Wenn Hauptplatine und Shunt nah beieinander liegen, bietet sich als Alternative zum Analogsensor ein blanker Busbar-Shunt an. Der Vorteil liegt darin, dass keine zusätzlichen Steckverbinder oder Kabel konfektioniert werden müssen, sondern der Shunt direkt aufgelötet wird. Hier liegt jedoch gleichzeitig der Nachteil, dass die Platzierung der Lötpads entscheidenden Einfluss auf das Messergebnis hat und es hier zu Abweichungen kommen kann. Da der Trend im Batteriepack mehr und mehr dazu geht, Hauptplatine und Shunt getrennt voneinander zu platzieren, ist der Analogsensor die bequemere Alternative.
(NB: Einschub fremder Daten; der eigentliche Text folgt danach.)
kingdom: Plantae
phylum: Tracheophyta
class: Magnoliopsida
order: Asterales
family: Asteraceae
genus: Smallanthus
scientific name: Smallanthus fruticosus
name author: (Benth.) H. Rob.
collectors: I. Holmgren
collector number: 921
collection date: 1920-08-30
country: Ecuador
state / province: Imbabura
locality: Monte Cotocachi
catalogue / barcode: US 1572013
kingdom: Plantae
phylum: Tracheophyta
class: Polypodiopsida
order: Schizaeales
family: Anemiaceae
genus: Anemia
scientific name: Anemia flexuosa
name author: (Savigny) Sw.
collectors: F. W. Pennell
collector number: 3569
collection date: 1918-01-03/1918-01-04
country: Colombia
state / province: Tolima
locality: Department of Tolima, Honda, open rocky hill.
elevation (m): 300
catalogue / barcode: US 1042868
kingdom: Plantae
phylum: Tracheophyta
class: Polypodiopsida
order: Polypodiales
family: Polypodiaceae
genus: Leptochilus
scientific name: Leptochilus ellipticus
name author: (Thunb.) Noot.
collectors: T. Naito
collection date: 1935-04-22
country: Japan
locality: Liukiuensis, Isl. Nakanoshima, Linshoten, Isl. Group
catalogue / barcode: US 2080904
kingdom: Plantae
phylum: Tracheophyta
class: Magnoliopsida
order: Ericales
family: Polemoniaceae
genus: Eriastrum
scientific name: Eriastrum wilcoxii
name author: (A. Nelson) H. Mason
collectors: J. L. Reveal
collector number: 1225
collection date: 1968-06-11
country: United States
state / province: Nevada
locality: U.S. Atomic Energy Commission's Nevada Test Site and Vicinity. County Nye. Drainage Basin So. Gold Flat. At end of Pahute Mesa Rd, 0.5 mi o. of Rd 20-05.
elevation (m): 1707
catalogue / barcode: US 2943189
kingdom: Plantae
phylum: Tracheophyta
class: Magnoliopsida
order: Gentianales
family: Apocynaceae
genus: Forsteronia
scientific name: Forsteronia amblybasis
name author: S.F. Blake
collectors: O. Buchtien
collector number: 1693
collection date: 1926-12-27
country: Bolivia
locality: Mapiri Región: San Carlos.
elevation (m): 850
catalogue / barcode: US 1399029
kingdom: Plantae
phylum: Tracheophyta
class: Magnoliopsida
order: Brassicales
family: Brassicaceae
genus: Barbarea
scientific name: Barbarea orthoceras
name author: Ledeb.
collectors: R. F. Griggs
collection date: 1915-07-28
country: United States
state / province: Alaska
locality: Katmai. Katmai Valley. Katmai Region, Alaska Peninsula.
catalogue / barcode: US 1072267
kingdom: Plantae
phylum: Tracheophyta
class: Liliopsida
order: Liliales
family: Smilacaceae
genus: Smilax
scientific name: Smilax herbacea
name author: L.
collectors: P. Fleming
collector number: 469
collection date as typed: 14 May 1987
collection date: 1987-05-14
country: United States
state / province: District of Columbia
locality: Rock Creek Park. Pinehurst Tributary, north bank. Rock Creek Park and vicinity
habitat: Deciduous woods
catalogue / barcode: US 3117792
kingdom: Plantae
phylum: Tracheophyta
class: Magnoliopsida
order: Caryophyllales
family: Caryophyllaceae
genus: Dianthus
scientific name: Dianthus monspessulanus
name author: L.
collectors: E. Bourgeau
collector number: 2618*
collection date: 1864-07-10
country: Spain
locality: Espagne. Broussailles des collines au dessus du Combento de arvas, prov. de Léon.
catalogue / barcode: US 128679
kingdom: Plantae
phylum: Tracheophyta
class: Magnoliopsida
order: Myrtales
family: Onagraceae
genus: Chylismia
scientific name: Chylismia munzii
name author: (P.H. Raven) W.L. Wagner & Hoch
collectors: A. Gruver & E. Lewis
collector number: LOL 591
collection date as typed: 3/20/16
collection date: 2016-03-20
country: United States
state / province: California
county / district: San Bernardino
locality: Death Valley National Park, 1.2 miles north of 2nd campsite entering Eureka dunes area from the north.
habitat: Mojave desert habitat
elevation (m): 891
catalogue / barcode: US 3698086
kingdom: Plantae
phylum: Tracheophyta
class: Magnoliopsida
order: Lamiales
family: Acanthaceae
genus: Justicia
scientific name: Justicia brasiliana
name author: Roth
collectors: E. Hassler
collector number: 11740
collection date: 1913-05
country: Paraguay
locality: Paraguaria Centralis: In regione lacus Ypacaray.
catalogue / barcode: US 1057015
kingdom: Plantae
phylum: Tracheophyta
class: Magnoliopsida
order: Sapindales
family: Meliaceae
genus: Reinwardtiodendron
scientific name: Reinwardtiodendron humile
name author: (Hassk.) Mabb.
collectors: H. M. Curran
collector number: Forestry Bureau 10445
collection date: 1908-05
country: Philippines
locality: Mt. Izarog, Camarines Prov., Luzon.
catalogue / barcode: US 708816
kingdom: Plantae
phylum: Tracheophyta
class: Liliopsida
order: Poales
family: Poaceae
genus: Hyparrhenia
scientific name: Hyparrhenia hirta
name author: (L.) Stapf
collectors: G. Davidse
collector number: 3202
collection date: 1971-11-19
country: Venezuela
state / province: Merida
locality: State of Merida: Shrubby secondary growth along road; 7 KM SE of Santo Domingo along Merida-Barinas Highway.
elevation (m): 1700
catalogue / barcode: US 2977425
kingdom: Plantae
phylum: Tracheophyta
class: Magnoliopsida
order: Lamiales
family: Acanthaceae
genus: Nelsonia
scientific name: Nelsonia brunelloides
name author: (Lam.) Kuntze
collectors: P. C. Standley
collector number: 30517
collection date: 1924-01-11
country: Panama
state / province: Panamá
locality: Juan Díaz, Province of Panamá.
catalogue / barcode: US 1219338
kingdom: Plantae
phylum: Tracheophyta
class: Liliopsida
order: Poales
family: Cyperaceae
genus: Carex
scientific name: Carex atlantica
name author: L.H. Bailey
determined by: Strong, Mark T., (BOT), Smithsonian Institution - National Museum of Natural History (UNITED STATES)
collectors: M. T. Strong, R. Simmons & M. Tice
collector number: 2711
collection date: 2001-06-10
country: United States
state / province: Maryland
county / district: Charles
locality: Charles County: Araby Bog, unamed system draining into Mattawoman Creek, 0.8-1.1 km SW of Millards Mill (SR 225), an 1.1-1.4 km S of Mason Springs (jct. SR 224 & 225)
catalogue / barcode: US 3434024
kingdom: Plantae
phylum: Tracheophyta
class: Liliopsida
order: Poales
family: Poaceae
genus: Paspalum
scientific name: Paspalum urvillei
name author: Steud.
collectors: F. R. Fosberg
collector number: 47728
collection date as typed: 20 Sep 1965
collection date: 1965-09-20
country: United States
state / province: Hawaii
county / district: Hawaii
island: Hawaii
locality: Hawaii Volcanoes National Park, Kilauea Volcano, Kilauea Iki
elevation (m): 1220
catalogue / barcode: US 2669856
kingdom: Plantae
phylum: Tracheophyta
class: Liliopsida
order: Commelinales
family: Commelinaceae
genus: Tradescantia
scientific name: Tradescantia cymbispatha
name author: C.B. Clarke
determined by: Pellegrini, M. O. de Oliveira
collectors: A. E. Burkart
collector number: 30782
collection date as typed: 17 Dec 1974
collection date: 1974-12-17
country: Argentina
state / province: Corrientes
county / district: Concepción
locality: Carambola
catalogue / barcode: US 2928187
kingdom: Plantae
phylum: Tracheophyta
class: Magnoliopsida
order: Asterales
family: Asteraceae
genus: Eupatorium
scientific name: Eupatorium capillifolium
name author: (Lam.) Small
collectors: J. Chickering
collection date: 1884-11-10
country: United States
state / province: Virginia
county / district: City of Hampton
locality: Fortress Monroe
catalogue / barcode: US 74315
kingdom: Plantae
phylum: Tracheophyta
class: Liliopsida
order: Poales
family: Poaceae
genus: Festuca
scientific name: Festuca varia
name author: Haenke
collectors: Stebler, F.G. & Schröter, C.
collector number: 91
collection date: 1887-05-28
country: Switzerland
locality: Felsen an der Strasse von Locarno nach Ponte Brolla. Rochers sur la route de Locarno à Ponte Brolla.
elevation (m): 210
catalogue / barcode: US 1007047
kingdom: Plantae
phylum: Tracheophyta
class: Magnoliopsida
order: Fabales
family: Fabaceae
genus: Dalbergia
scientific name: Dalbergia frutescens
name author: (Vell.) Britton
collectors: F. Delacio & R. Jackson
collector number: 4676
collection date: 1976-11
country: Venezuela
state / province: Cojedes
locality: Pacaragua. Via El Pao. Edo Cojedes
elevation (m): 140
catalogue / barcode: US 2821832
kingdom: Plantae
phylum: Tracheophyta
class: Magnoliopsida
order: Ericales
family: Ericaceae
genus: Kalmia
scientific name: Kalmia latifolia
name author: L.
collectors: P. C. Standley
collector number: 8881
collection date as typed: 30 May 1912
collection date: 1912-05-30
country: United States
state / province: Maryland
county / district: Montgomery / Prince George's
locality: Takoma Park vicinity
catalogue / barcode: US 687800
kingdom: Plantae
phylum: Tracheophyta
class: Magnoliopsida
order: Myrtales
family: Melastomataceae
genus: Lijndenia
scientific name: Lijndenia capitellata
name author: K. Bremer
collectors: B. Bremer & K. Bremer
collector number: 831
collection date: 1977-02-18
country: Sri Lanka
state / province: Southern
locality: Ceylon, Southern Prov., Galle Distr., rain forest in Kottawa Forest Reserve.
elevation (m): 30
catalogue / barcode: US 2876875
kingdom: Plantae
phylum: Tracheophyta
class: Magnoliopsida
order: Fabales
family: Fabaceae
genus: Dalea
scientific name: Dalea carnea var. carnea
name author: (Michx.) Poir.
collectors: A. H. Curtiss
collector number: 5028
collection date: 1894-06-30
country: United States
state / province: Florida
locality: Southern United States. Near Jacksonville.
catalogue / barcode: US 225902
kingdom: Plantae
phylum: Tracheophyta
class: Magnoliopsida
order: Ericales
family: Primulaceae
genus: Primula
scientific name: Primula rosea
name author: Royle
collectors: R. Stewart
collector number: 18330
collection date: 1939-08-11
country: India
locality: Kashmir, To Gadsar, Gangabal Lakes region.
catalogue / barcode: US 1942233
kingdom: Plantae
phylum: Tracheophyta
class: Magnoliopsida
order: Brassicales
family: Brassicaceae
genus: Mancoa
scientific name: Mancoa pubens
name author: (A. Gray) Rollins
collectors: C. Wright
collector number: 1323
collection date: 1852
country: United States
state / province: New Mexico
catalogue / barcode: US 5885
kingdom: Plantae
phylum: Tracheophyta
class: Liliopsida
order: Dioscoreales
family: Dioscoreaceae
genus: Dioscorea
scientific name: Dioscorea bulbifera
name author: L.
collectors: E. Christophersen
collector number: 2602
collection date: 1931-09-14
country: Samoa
Eine weitere, höher integrierte Messlösung gegenüber dem blanken Shunt ist ein Busbar-Shunt mit aufgeschweißten Pins, auf die Kunden ihre eigene Platine aufpressen oder auflöten können. Die Pins sind bei Shunts dieser Art bei der Isabellenhütte so platziert, dass eine gute Erfassung der Messwerte gewährleistet werden kann. Allerdings ist durch den Abstand der Platine zum Shunt keine exakte Temperaturmessung und Kompensation des Temperaturkoeffizienten mehr möglich. Gerade im Hochvoltbereich ist eine zuverlässige Temperaturerfassung jedoch unerlässlich, sodass Analogsensoren die bessere Wahl sind.

Verfügbarkeit der Analogsensoren

Der BSS ist bereits in Produktion und kann mit Werten von 100 und 50 µOhm erworben werden. Beim BSX sind C-Muster im dritten Quartal 2025 erhältlich und der SOP für das erste Quartal 2026 geplant; ähnliches gilt für den BSN: C-Muster in Q3 2025 und der SOP Ende Q4 2025. Beim BSL können C-Muster auf Anfrage geliefert werden. Bei kundenspezifischen Anpassungen beträgt die Lieferzeit für B-Muster in der Regel vier bis sechs Wochen nach technischer Klärung der Details. Generell gilt: Je geringer die Abweichungen vom Standard sind, desto kürzer fallen die Lieferzeiten aus. Den größten Einfluss hat hier das jeweilige Shunt-Design.